» What the exercise asks
Pull out every line below that holds the word "used".

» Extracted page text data
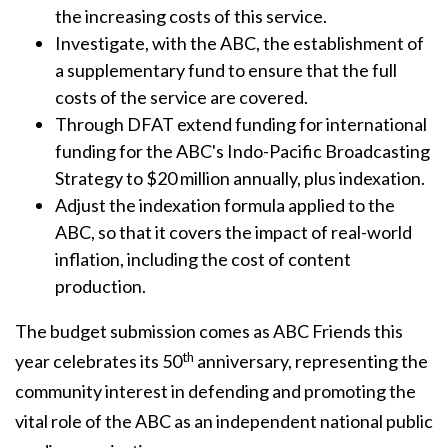
the increasing costs of this service.
Investigate, with the ABC, the establishment of
a supplementary fund to ensure that the full
costs of the service are covered.
Through DFAT extend funding for international
funding for the ABC's Indo-Pacific Broadcasting
Strategy to $20 million annually, plus indexation.
Adjust the indexation formula applied to the
ABC, so that it covers the impact of real-world
inflation, including the cost of content
production.
The budget submission comes as ABC Friends this
th
year celebrates its 50
anniversary, representing the
community interest in defending and promoting the
vital role of the ABC as an independent national public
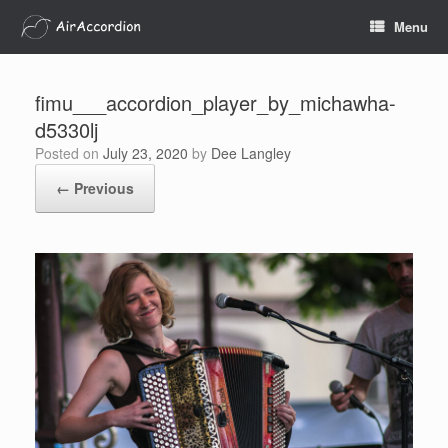
Skip
Menu
to
content
fimu___accordion_player_by_michawha-
d5330lj
Posted on
July 23, 2020
by
Dee Langley
← Previous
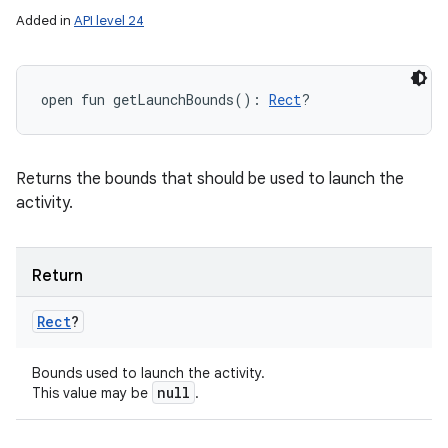
Added in
API level 24
open
fun 
getLaunchBounds
(
)
: 
Rect
?
Returns the bounds that should be used to launch the
activity.
Return
Rect
?
Bounds used to launch the activity.
null
This value may be
.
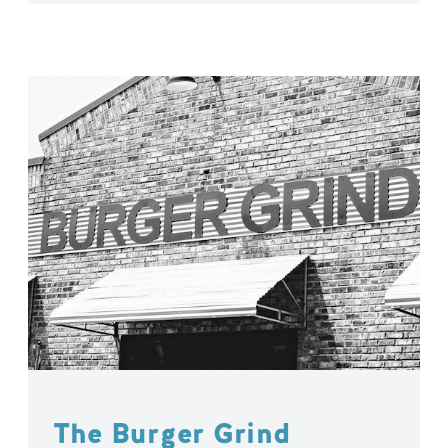
The Burger Grind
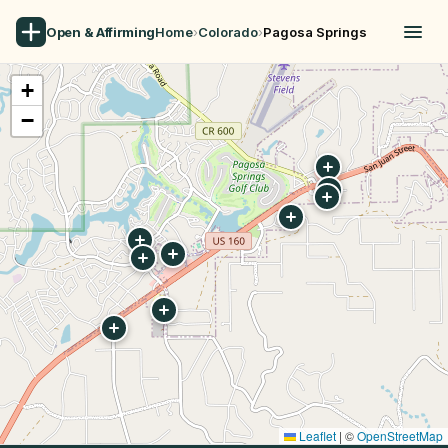
Open & Affirming
Home
›
Colorado
›
Pagosa Springs
+
−
Leaflet
|
©
OpenStreetMap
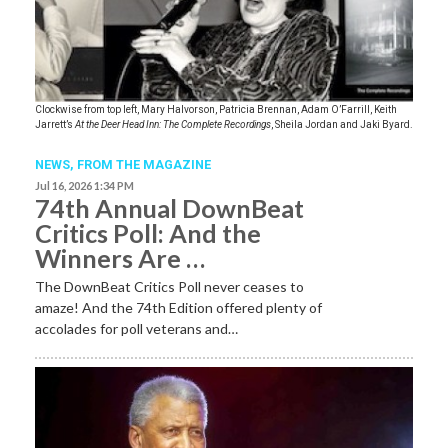
Clockwise from top left, Mary Halvorson, Patricia Brennan, Adam O’Farrill, Keith
Jarrett’s
At the Deer Head Inn: The Complete Recordings
, Sheila Jordan and Jaki Byard.
NEWS,
FROM THE MAGAZINE
Jul 16, 2026 1:34 PM
74th Annual DownBeat
Critics Poll: And the
Winners Are …
The DownBeat Critics Poll never ceases to
amaze! And the 74th Edition offered plenty of
accolades for poll veterans and…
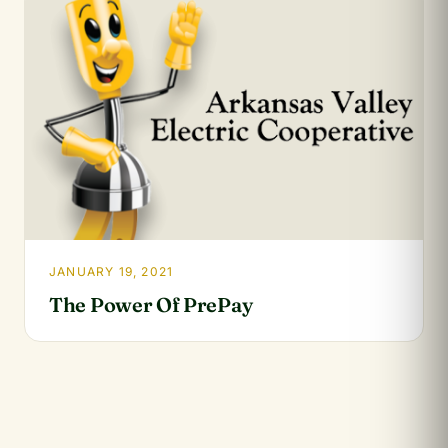
JANUARY 19, 2021
The Power Of PrePay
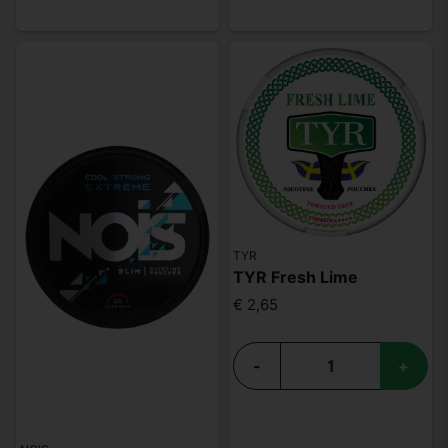
TYR
TYR Fresh Lime
€ 2,65
-
+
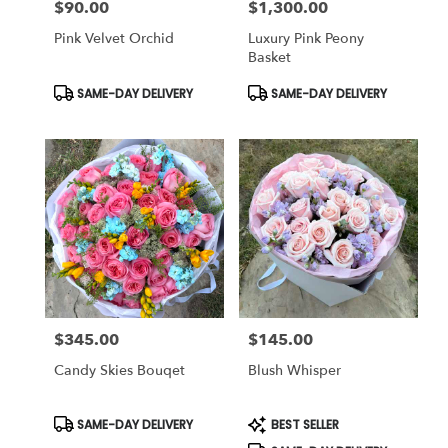
$90.00
$1,300.00
Price:
Price:
Pink Velvet Orchid
Luxury Pink Peony
Basket
Product
Product
SAME-DAY DELIVERY
SAME-DAY DELIVERY
Tags:
Tags:
$345.00
$145.00
Price:
Price:
Candy Skies Bouqet
Blush Whisper
Product
Product
SAME-DAY DELIVERY
BEST SELLER
Tags:
Tags:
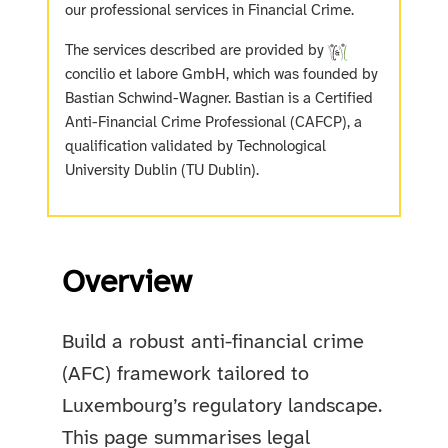
our professional services in Financial Crime.
The services described are provided by
concilio et labore GmbH, which was founded by
Bastian Schwind-Wagner. Bastian is a Certified
Anti-Financial Crime Professional (CAFCP), a
qualification validated by Technological
University Dublin (TU Dublin).
Overview
Build a robust anti-financial crime
(AFC) framework tailored to
Luxembourg’s regulatory landscape.
This page summarises legal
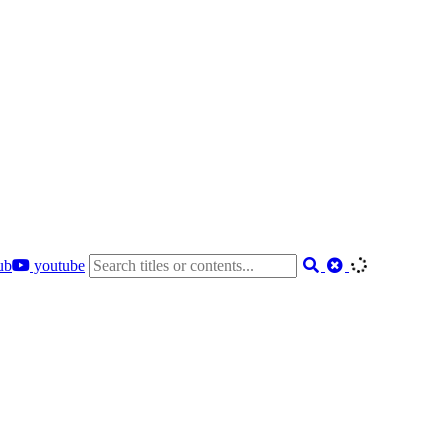
ub
youtube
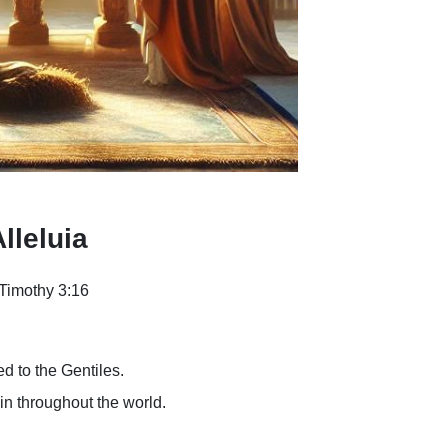
lleluia
Timothy 3:16
ed to the Gentiles.
 in throughout the world.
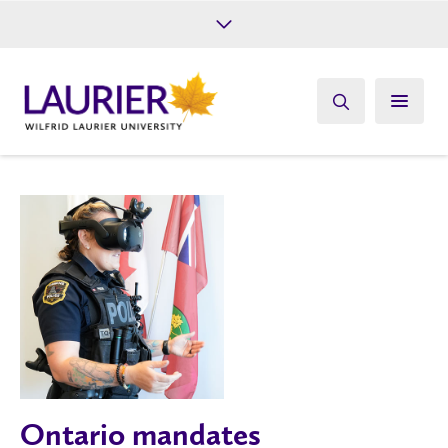
Future Students
Current Students
Alumni
Give
Athletics
Ontario mandates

» Result of the task
Returns the bounds that should be used to launch the
Bounds used to launch the activity.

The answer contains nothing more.